Nel testo sulla partita tra Atalanta e Inter del 12 dicembre 1937, quanti spettatori riempirono gli spalti?

#### Testo selezionato

Capì subito, l’Inter, in quel lontano 12 dicembre 1937, che in casa dell’Atalanta non sarebbe mai stato facile vincere. Un sudato 1-1 nonostante la temperatura invernale per i nerazzurri milanesi, saliti al Brumana per la prima volta e che in primavera avrebbero vinto lo scudetto. Un tricolore atteso dal 1930. In una giornata di sole, su un terreno fangoso per le piogge dei giorni precedenti, si sviluppa una partita aspra, combattuta e veloce per l’entusiasmo di 12.000 spettatori che colmano gli spalti e portano un incasso record di 85.000 lire. Tremila gli interisti che hanno seguito la squadra, partiti in treno dalla stazione Centrale. L’Atalanta a fine primo tempo rimane in dieci per un infortunio a Bonomi (non previste le sostituzioni), ha la forza di andare in vantaggio su colpo di testa di Cominelli al 64’da calcio d’angolo ed è raggiunta da Ferrari su tiro dal limite dopo cinque minuti. Severo Cominelli, centrocampista col vizio del gol, vestirà poi la maglia dell’Inter nominata Ambrosiana per volere fascista, guidata del campione del Mondo Giuseppe Meazza.

########
#### Materiale di riferimento

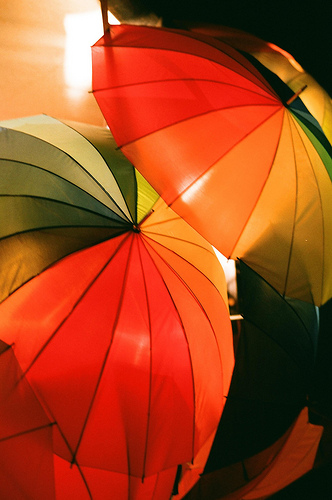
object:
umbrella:
[92, 23, 331, 306]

########

■ Risposta: 12.000 spettatori.